MATERIAL PROVIDED:
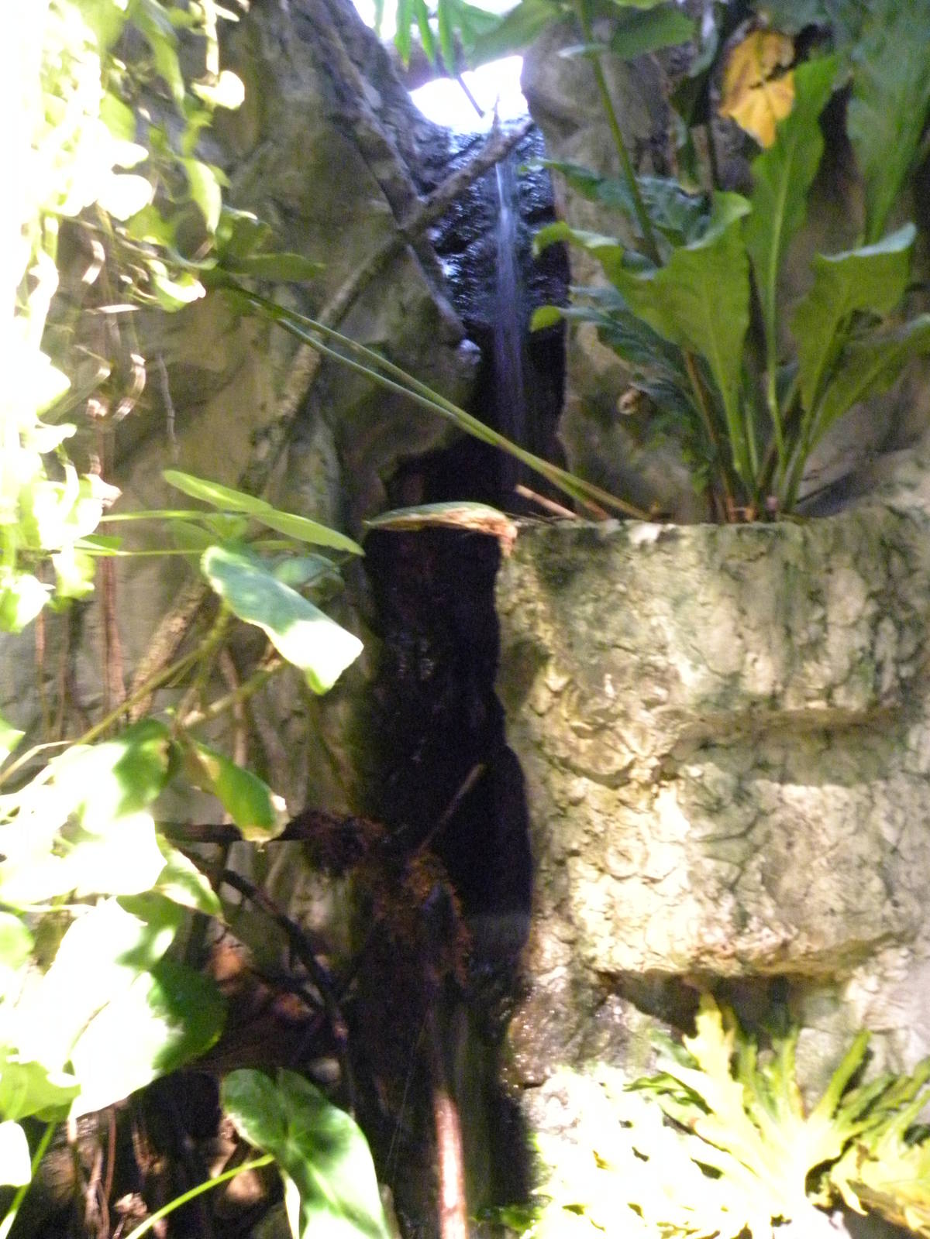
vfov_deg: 67.3
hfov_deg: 53.1
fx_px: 931
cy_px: 620
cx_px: 465
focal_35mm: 26
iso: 800
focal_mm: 4.6
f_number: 2.8
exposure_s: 1/4.3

EXERCISE AIM: Exact retyping is needed for the line with "hfov_deg: 53.1" and for each line after it through the end of the listing above; no other lines belong.

ANSWER BOX:
hfov_deg: 53.1
fx_px: 931
cy_px: 620
cx_px: 465
focal_35mm: 26
iso: 800
focal_mm: 4.6
f_number: 2.8
exposure_s: 1/4.3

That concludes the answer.